The crisis is partly attributable to bureaucratic difficulties, which are exacerbated by the fact that much of the USD$803 million funding assistance in 2015 was directed by international aid agencies instead of the Greek government. This led to a series of inappropriate and misguided actions during the crisis; including building the largest IRC refugee camp in Lesbos in the wrong place. Instead, such funds would have been better spent on emergency assistance instead; including “shelter, cash, education and protection of unaccompanied minors”.

Implement work opportunities for refugees in low-skill jobs

Securing stable employment for refugees is key to reducing crime and poverty, while assisting Lesbos’s economy to recover from economic stagnation. The concept of government reserved jobs for refugees, while controversial, is an idea worth considering in achieving social harmony. This would not only help refugees by providing them with a livelihood and a source of income, but also promote the local economic growth of Lesbos.
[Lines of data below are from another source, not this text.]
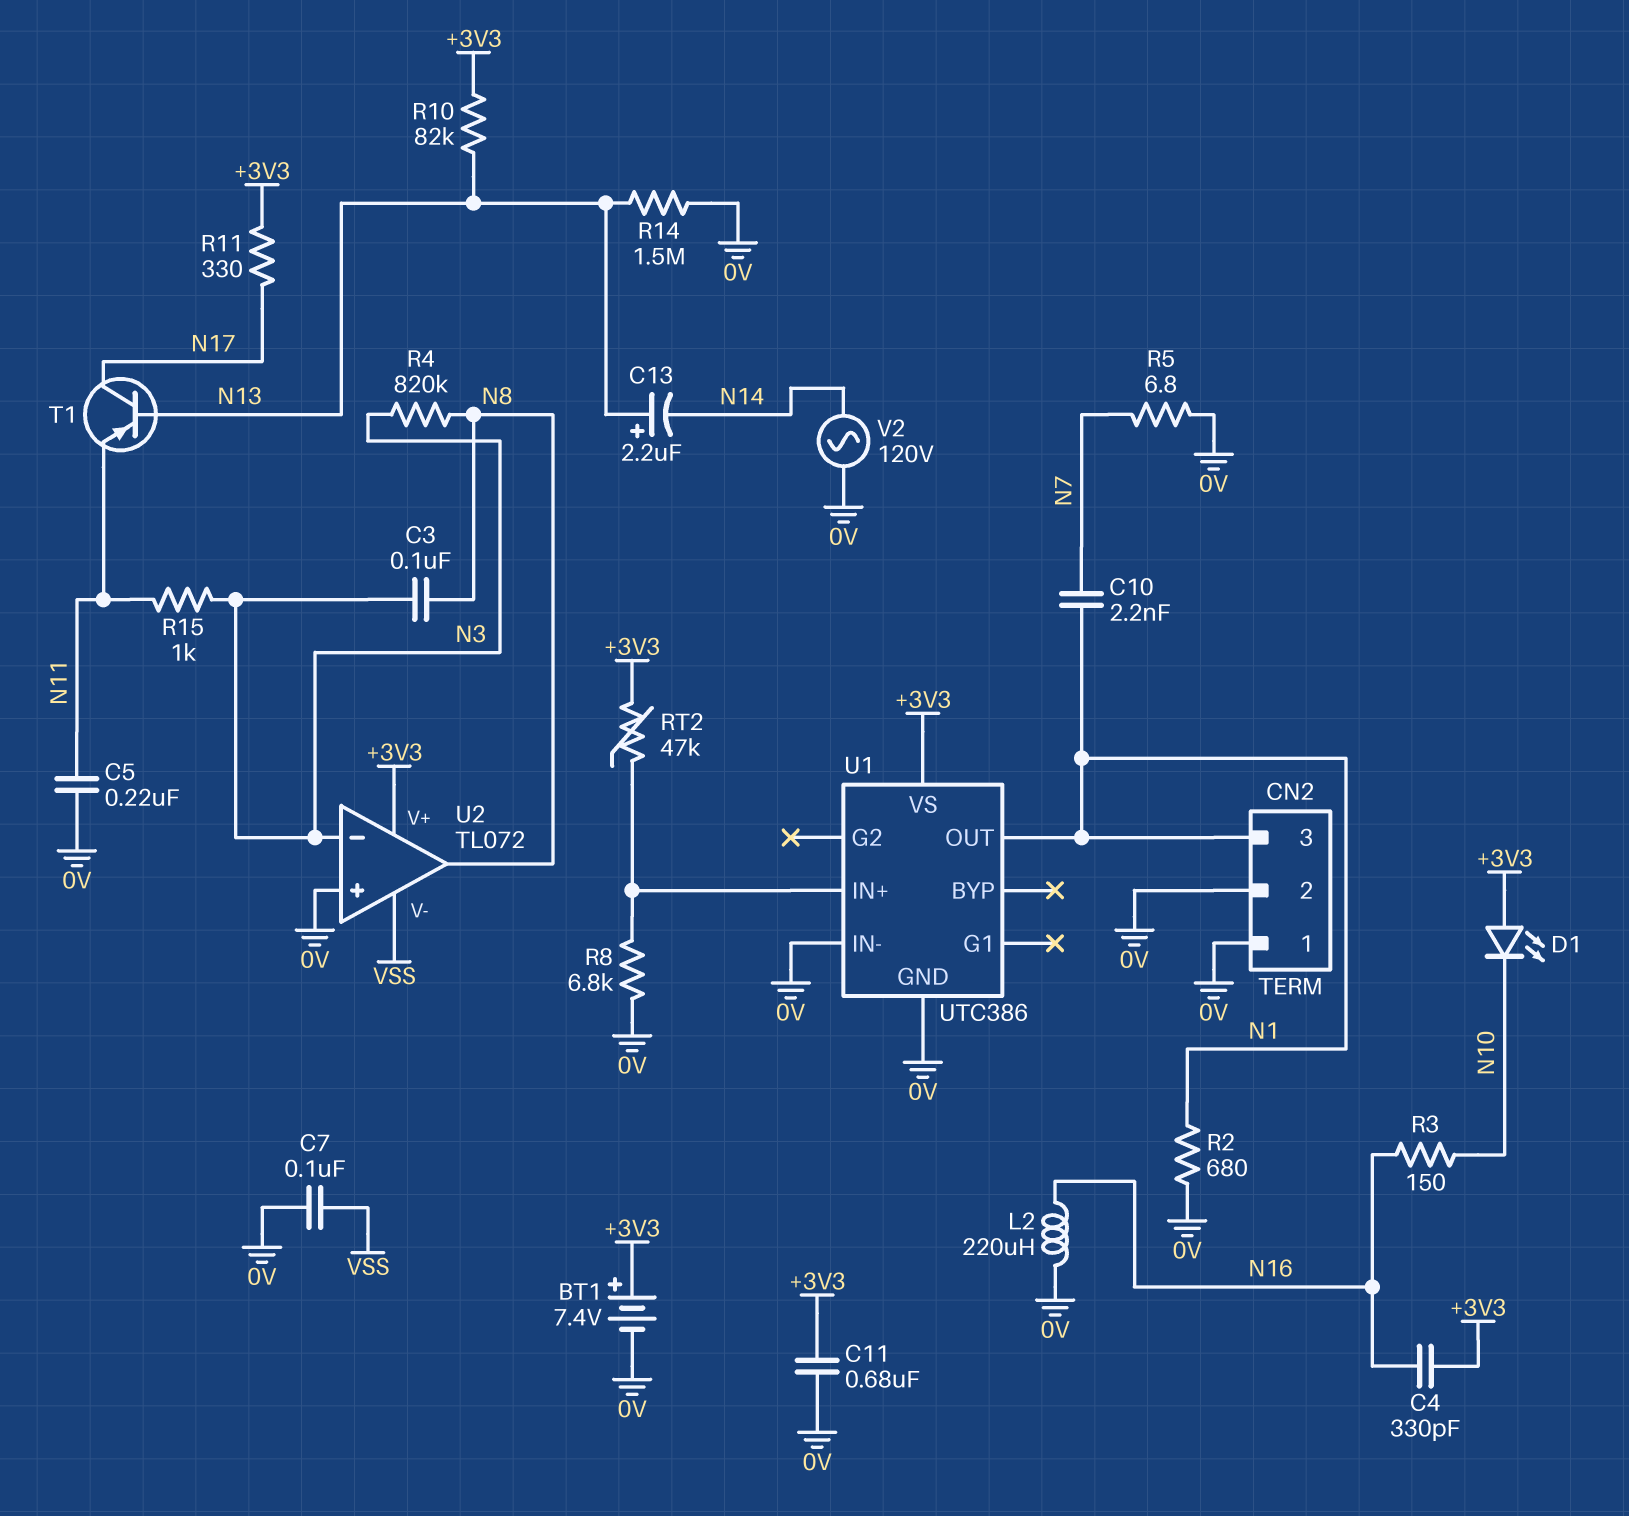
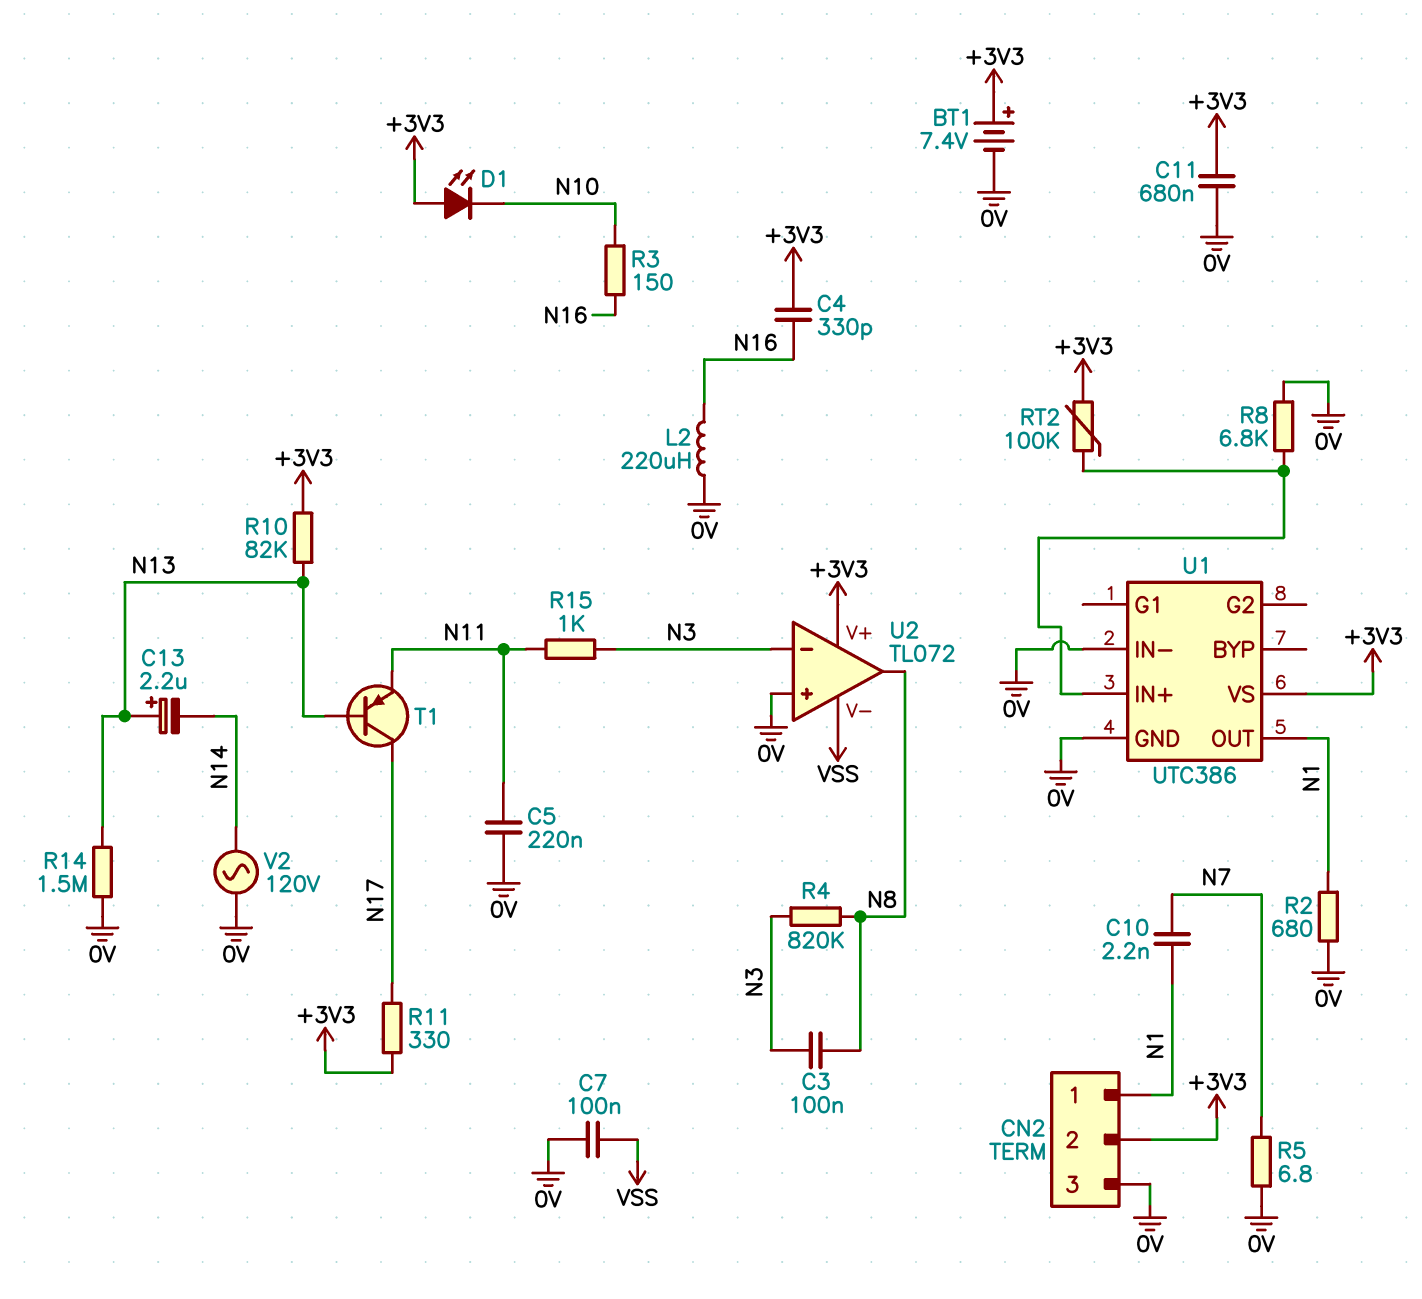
CN2 pin 1: 0V -> N1
CN2 pin 2: 0V -> +3V3
CN2 pin 3: N1 -> 0V
RT2: 47k (+3V3, U1/IN+) -> 100k (+3V3, U1/IN+)

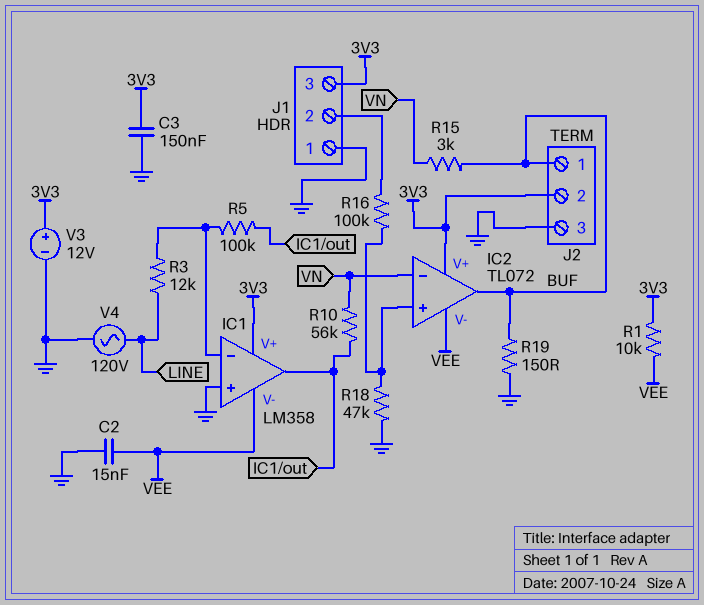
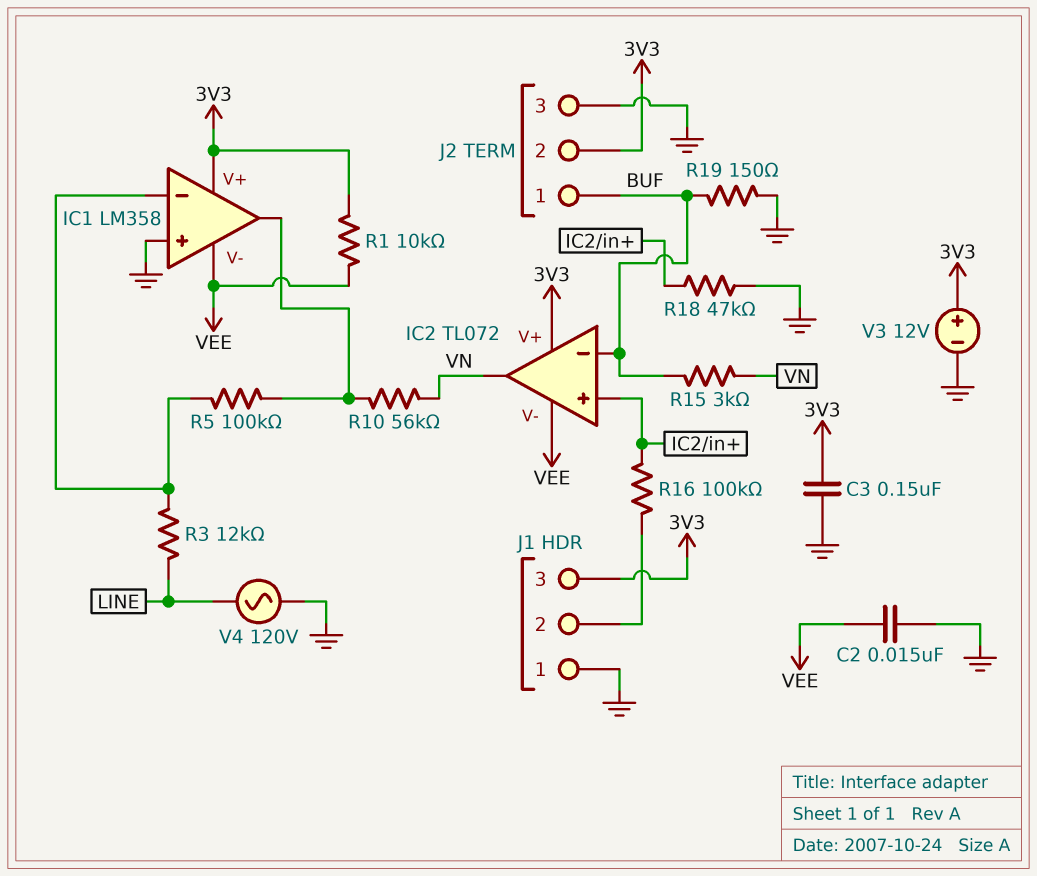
IC2 pin in-: VN -> BUF
IC2 pin out: BUF -> VN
Government collaboration with the tourism industry

Investment must be made by the government into reviving its stagnant tourism industry. This includes the implementation of agreements between the Government and tourism industry, such brokering deals with different agencies to promote international tourism to Greece. Strong funded advertising campaigns are highly recommended to help counter the prevailing image of Greece as a refugee landing zone. This could be achieved through social media and internet campaigns, promoting competitive hotel, cruise, airline deals

The limitations to these recommendations is that the final decisions do not rely upon the consent and scrutiny of IGOs, but rather multilateral collaboration of the international community. Implementation of such recommendations should be considered paramount in responding to the consequences of the refugee crisis in Lesbos, Greece.

By resolving the refugee problem first and foremost, the economic prosperity of Greece will follow, given the high correlation between social and economic stability.

In conclusion, it is paramount that we recognise the importance of describing this humanitarian issue as ‘Europe’s refugee crisis’ and not ‘Greece’s refugee crisis’. This is necessary in compelling the international committee to take on increased responsibility.

By redistributing the burden of this crisis, the international community will be able to ensure protection of the rights and dignity of each individual human and promoting physical and psychological wellbeing of each refugee.